_Exercise prompt_.
Search the data for the string "Right" and copy each line where it turns up.

_Entries shown_.
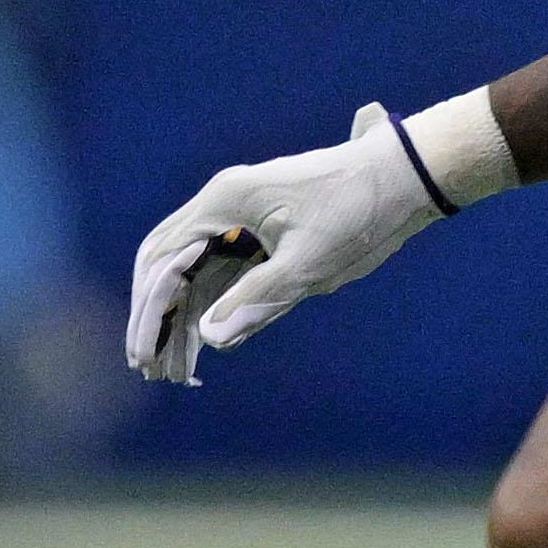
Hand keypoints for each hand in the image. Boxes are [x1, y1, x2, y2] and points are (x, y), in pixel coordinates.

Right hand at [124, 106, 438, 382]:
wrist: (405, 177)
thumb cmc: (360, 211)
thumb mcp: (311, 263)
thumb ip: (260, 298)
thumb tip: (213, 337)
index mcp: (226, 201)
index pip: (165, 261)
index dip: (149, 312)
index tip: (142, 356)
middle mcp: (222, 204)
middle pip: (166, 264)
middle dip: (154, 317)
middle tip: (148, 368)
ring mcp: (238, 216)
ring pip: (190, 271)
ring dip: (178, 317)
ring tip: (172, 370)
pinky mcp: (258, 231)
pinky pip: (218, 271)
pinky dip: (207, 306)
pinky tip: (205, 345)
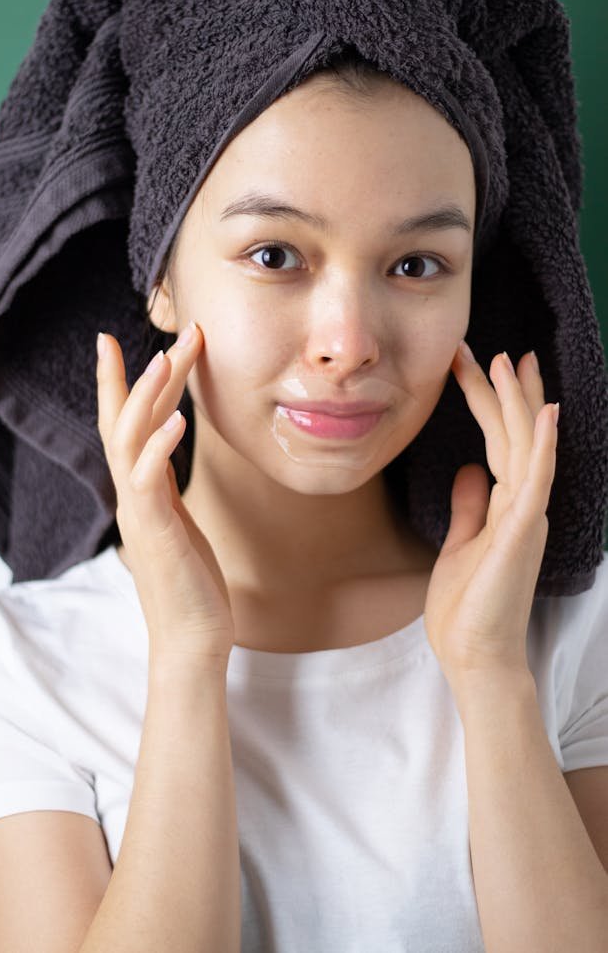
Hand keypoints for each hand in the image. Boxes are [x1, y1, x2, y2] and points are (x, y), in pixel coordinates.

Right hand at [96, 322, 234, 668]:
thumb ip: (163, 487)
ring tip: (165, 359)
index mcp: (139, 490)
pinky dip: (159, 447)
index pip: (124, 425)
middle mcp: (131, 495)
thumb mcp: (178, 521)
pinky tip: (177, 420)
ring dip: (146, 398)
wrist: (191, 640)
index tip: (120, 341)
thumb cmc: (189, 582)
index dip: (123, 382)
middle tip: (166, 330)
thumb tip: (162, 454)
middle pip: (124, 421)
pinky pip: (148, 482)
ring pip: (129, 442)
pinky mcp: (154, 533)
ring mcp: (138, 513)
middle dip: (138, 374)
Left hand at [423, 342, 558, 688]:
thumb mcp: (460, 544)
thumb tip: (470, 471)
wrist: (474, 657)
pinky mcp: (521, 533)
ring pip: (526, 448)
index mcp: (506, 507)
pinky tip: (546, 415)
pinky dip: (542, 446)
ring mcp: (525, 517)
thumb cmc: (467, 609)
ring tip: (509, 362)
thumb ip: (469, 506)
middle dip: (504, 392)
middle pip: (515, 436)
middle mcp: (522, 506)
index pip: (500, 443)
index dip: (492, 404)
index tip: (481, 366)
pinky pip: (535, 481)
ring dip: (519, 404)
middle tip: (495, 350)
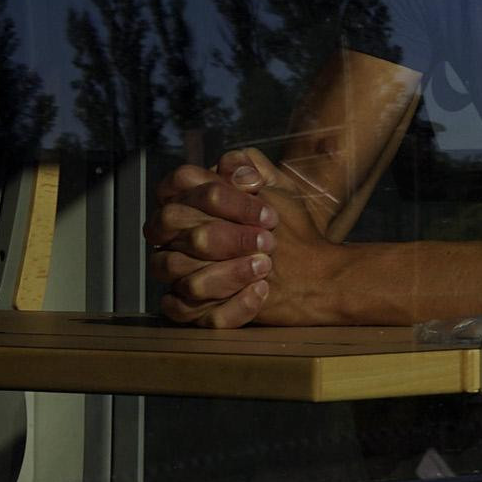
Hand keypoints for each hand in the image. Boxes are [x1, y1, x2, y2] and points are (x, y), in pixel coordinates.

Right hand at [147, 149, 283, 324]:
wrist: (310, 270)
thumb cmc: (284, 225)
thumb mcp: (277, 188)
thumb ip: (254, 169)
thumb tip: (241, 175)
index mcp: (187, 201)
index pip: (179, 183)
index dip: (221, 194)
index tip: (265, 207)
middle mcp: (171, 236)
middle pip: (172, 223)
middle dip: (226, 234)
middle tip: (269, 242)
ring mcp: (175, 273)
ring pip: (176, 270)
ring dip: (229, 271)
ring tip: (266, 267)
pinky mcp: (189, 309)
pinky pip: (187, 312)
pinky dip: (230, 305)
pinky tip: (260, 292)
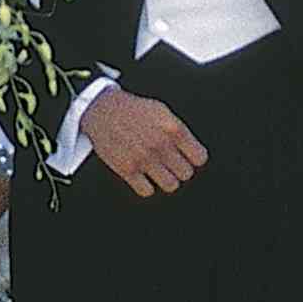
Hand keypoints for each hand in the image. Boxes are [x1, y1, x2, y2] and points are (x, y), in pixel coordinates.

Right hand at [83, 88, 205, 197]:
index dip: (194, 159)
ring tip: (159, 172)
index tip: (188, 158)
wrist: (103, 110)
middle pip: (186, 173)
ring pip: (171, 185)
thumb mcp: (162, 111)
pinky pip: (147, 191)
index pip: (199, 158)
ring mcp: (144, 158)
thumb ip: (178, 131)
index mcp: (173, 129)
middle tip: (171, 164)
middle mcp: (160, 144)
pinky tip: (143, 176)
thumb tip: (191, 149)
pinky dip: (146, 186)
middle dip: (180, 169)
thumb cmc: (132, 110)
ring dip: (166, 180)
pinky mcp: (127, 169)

_Output_.
Right hand at [124, 106, 438, 382]:
Right hand at [96, 322, 234, 668]:
Right hand at [147, 149, 283, 324]:
Right hand at [83, 88, 205, 197]:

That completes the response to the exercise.